Tone it down, dude. First, you don't get to decide what and how I build characters. Second, not all strength based characters are barbarians. Third, not all barbarians are built according to your specifications. Last but not least, if you use a longbow and don't add dex you get average 4.5 damage per hit modified by your dexterity adjustment.

Therefore if I'm a paladin or a fighter in heavy armor with an 8 dex (or lower if you roll for stats) my average damage per hit is 3.5 with a long bow. At ... I don't know ... 5th level I'm a +2 to hit after adjustments. So an average AC of 16, I'm going miss 70% of the time. While I was talking about damage per hit, the average damage for this guy per round is a sad and pathetic 2 points of damage.

So thanks for pointing out that it's even worse than what I was saying by misrepresenting my words.

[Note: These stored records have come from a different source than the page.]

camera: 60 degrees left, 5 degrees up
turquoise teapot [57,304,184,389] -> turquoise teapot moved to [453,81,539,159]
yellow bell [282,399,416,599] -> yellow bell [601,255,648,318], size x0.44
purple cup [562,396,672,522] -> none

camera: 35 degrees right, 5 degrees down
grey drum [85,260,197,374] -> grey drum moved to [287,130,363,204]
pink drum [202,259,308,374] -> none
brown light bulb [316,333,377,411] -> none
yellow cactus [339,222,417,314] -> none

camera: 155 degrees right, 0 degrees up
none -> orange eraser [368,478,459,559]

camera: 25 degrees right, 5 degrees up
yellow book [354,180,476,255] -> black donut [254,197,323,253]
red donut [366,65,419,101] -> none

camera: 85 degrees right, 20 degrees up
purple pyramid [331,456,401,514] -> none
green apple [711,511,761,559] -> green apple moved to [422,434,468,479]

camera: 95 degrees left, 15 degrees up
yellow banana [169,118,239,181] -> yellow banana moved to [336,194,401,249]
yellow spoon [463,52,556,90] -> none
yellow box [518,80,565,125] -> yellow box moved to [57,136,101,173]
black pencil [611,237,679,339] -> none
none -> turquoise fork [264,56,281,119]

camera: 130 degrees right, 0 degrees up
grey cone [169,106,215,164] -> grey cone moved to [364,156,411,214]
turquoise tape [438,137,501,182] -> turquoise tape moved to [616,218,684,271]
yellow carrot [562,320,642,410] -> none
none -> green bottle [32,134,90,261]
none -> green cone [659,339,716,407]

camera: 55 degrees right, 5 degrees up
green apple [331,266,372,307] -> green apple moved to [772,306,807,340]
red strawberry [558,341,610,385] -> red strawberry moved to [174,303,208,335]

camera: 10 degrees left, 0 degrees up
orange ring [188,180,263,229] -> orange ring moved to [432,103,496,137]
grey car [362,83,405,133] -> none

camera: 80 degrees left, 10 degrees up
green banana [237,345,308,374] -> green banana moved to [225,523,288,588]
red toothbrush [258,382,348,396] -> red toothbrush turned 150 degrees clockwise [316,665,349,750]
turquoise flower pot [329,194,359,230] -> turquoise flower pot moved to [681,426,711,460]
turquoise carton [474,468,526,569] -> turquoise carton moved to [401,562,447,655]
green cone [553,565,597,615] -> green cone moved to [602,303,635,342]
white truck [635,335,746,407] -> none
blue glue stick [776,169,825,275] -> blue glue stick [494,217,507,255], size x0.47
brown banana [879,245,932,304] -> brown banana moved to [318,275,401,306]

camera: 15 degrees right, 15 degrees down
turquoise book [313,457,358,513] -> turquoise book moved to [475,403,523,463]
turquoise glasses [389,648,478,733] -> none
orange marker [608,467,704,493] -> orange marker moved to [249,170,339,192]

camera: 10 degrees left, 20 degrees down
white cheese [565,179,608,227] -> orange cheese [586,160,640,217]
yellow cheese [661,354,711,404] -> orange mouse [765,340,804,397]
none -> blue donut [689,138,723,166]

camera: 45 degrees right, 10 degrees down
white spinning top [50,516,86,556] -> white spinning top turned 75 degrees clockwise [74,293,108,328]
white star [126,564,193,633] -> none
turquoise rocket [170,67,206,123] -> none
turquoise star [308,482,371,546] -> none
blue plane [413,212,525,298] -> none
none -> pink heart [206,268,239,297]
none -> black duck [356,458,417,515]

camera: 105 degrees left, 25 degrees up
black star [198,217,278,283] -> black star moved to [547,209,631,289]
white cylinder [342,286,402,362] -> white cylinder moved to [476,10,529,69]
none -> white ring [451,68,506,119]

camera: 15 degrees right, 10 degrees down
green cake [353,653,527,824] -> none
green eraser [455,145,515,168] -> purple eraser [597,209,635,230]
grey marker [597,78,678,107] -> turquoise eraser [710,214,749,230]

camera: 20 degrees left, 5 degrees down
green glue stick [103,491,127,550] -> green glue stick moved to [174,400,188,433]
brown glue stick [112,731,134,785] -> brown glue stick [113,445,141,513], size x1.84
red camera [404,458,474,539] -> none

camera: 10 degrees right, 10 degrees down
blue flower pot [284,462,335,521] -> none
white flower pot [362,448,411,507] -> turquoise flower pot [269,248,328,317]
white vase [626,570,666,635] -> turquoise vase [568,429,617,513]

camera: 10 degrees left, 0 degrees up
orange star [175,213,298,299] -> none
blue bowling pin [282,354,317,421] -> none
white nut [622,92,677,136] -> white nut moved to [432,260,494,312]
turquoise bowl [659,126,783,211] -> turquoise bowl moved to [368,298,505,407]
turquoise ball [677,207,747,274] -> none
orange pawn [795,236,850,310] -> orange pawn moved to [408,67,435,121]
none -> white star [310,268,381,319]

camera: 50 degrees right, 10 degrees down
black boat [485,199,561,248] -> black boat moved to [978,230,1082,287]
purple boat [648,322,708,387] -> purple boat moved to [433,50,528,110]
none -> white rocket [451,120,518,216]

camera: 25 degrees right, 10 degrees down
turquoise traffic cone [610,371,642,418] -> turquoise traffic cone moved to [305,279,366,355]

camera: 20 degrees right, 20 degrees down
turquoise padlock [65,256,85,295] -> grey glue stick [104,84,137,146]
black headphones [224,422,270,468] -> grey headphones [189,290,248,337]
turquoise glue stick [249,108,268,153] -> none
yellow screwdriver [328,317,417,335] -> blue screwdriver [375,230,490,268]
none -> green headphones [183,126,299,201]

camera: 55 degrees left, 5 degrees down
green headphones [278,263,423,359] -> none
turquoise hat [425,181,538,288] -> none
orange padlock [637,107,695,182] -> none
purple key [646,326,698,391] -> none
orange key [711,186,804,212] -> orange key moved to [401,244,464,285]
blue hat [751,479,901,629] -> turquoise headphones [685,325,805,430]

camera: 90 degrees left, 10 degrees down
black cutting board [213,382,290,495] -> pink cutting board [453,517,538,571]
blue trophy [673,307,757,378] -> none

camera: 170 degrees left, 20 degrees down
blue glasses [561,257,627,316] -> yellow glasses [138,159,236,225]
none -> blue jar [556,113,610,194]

But let's assume for a moment that I don't even bother with strength for my barbarian. Max out the dex and ignore strength because you're running around naked so you never have to worry about encumbrance. True, you won't be using that two-handed weapon but you're more than compensated by higher initiative, better AC, ranged attack options, getting good numbers for one of the most common save in the games. Throw in two-weapon fighting with rapiers and you'll be on par for damage vs the two-handers until sometime after 10th level (and even then it's only a couple of points).

So yeah. Total and complete "garbage". A 14 dex barbarian is playing wrong, their dex should be far higher.

Sure, you could build a barbarian with dex as a dump stat, if you wanted to emulate that famous hero Conan the Klutz, and be lousy at melee as well as ranged, due to poor AC and initiative. Hell, you can make your strength 8 too. The point is, player decisions are supposed to have consequences. You seem to want to eliminate any meaning to player decisions to the point where you might as well roll a d20 and if the score is greater than 1 the monster dies!

It seems to me that you are unaware of the martial ability: Extra Attack. This works with bows!!!! Thus ALL martial classes (even monks) have at least twice as many ranged attacks as non-martial characters*! *(warlocks excepted)

As for fighters, sure, a heavy armour fighter might dump stat dex, but they could just as easily be an outstanding archer. Player choice has consequences. The system does not force a fighter to be poor at range, the player has to choose it. And even a dex 8 fighter can gain abilities to help in ranged combat: an Eldritch Knight can learn a ranged damage cantrip, keying of intelligence; many Battle Master manoeuvres work with ranged weapons; the Champion's improved critical applies to both melee and ranged attacks and they get an extra fighting style at level 10.

As for paladins, they have so many spells and support abilities that there is always something they can usefully be doing. I'm surprised you even bring them up.